• MATERIAL FOR THE TASK:
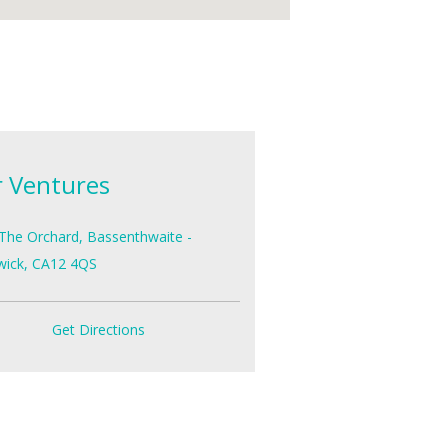
r Ventures
The Orchard, Bassenthwaite -
wick, CA12 4QS
Get Directions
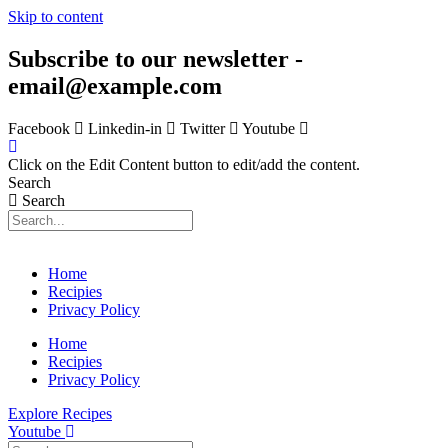
Skip to content
Subscribe to our newsletter -
email@example.com
Facebook
Linkedin-in
Twitter
Youtube
Click on the Edit Content button to edit/add the content.
Search
Search
Home
Recipies
Privacy Policy
Home
Recipies
Privacy Policy
Explore Recipes
Youtube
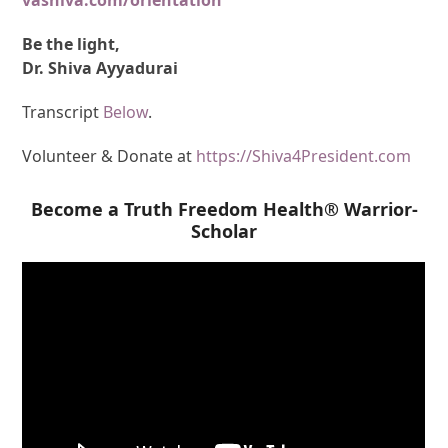
Be the light,
Dr. Shiva Ayyadurai
Transcript
Below
.
Volunteer & Donate at
https://Shiva4President.com
Become a Truth Freedom Health® Warrior-
Scholar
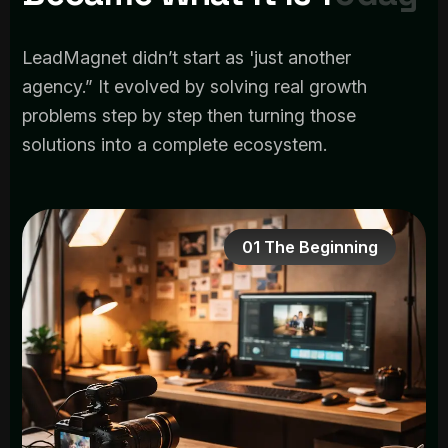
LeadMagnet didn’t start as 'just another
agency.” It evolved by solving real growth
problems step by step then turning those
solutions into a complete ecosystem.
01 The Beginning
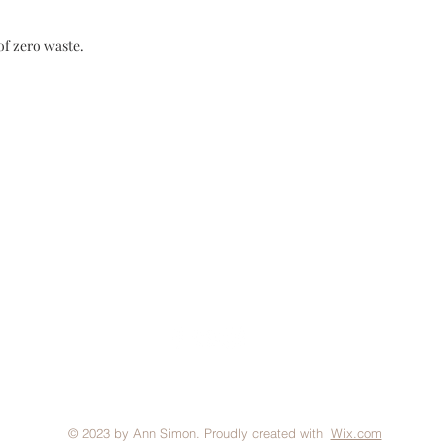
of zero waste.
FAQ
Brand Policy
Shipping & Returns
P
© 2023 by Ann Simon. Proudly created with
Wix.com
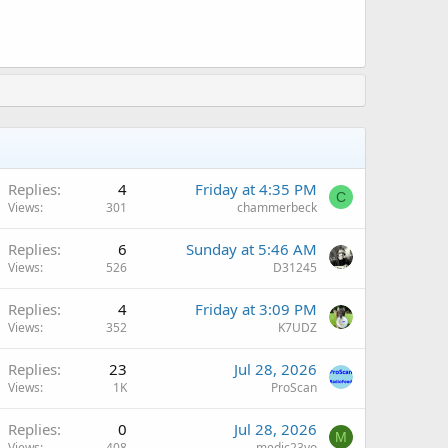
Replies
4
Friday at 4:35 PM
C
Views
301
chammerbeck
Replies
6
Sunday at 5:46 AM
Views
526
D31245
Q
Replies
4
Friday at 3:09 PM
Views
352
K7UDZ
Q
Replies
23
Jul 28, 2026
Views
1K
ProScan
Replies
0
Jul 28, 2026
M
Views
408
medic23yo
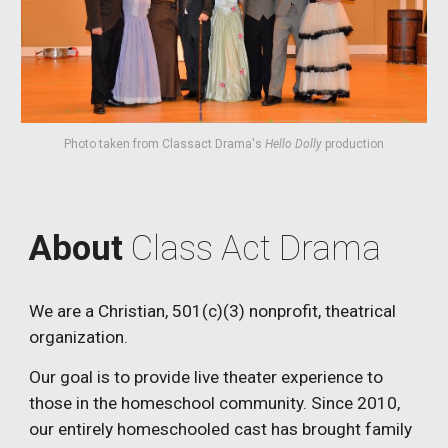
Photo taken from Classact Drama's
Hello Dolly
production
About
Class Act Drama
We are a Christian, 501(c)(3) nonprofit, theatrical
organization.
Our goal is to provide live theater experience to
those in the homeschool community. Since 2010,
our entirely homeschooled cast has brought family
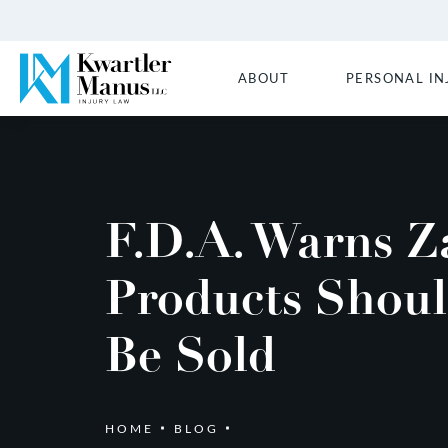
ABOUT
PERSONAL IN
F.D.A. Warns Z
Products Shoul
Be Sold
HOME
BLOG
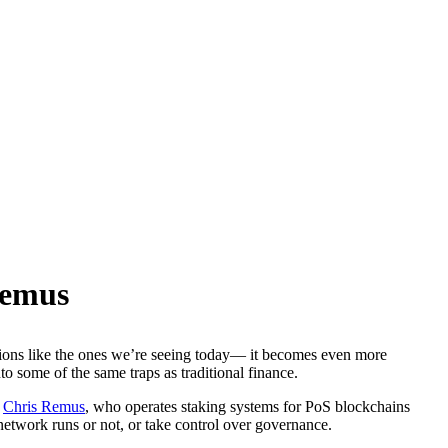
Remus
tions like the ones we’re seeing today— it becomes even more
o some of the same traps as traditional finance.
s
Chris Remus
, who operates staking systems for PoS blockchains
 network runs or not, or take control over governance.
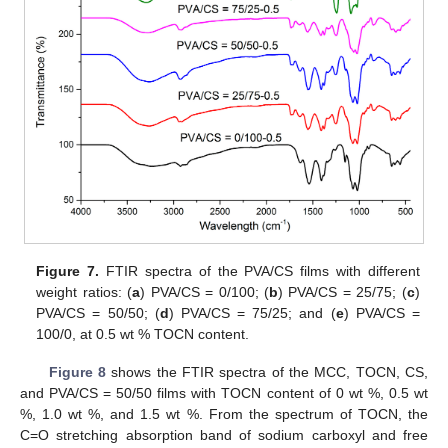
Figure 7.
FTIR spectra of the PVA/CS films with different
weight ratios: (
a
) PVA/CS = 0/100; (
b
) PVA/CS = 25/75; (
c
)
PVA/CS = 50/50; (
d
) PVA/CS = 75/25; and (
e
) PVA/CS =
100/0, at 0.5 wt % TOCN content.
Figure 8
shows the FTIR spectra of the MCC, TOCN, CS,
and PVA/CS = 50/50 films with TOCN content of 0 wt %, 0.5 wt
%, 1.0 wt %, and 1.5 wt %. From the spectrum of TOCN, the
C=O stretching absorption band of sodium carboxyl and free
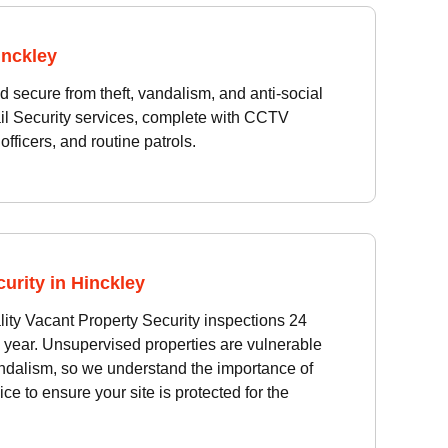
inckley
d secure from theft, vandalism, and anti-social
il Security services, complete with CCTV
officers, and routine patrols.
urity in Hinckley
ity Vacant Property Security inspections 24
 year. Unsupervised properties are vulnerable
ndalism, so we understand the importance of
ice to ensure your site is protected for the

• WHAT IS EXPECTED: Copy each entry above exactly; drop the pictures.

• EXPECTED ANSWER:
r Ventures
The Orchard, Bassenthwaite -
wick, CA12 4QS
Get Directions
Skip to content
Subscribe to our newsletter -
email@example.com
Facebook
Linkedin-in
Twitter
Youtube
Click on the Edit Content button to edit/add the content.
Search
Search
Home
Recipies
Privacy Policy
Home
Recipies
Privacy Policy
Explore Recipes
Youtube
Be the light,
Dr. Shiva Ayyadurai
Transcript
Below
.
Volunteer & Donate at
https://Shiva4President.com
Become a Truth Freedom Health® Warrior-
Scholar
LeadMagnet didn’t start as 'just another
agency.” It evolved by solving real growth
problems step by step then turning those
solutions into a complete ecosystem.
01 The Beginning
of zero waste.
FAQ
Brand Policy
Shipping & Returns
P
© 2023 by Ann Simon. Proudly created with
Wix.com
Replies
4
Friday at 4:35 PM
C
Views
301
chammerbeck
Replies
6
Sunday at 5:46 AM
Views
526
D31245
Q
Replies
4
Friday at 3:09 PM
Views
352
K7UDZ
Q
Replies
23
Jul 28, 2026
Views
1K
ProScan
Replies
0
Jul 28, 2026
M
Views
408
medic23yo
Photo taken from Classact Drama's
Hello Dolly
production
About
Class Act Drama
We are a Christian, 501(c)(3) nonprofit, theatrical
organization.
Our goal is to provide live theater experience to
those in the homeschool community. Since 2010,
our entirely homeschooled cast has brought family
ABOUT
PERSONAL IN
F.D.A. Warns Z
Products Shoul
Be Sold
HOME
BLOG
Remus
tions like the ones we’re seeing today— it becomes even more
o some of the same traps as traditional finance.
s
Chris Remus
, who operates staking systems for PoS blockchains
 network runs or not, or take control over governance.
Figure 7.
FTIR spectra of the PVA/CS films with different
weight ratios: (
a
) PVA/CS = 0/100; (
b
) PVA/CS = 25/75; (
c
)
PVA/CS = 50/50; (
d
) PVA/CS = 75/25; and (
e
) PVA/CS =
100/0, at 0.5 wt % TOCN content.
Figure 8
shows the FTIR spectra of the MCC, TOCN, CS,
and PVA/CS = 50/50 films with TOCN content of 0 wt %, 0.5 wt
%, 1.0 wt %, and 1.5 wt %. From the spectrum of TOCN, the
C=O stretching absorption band of sodium carboxyl and free
inckley
d secure from theft, vandalism, and anti-social
il Security services, complete with CCTV
officers, and routine patrols.
urity in Hinckley
ity Vacant Property Security inspections 24
 year. Unsupervised properties are vulnerable
ndalism, so we understand the importance of
ice to ensure your site is protected for the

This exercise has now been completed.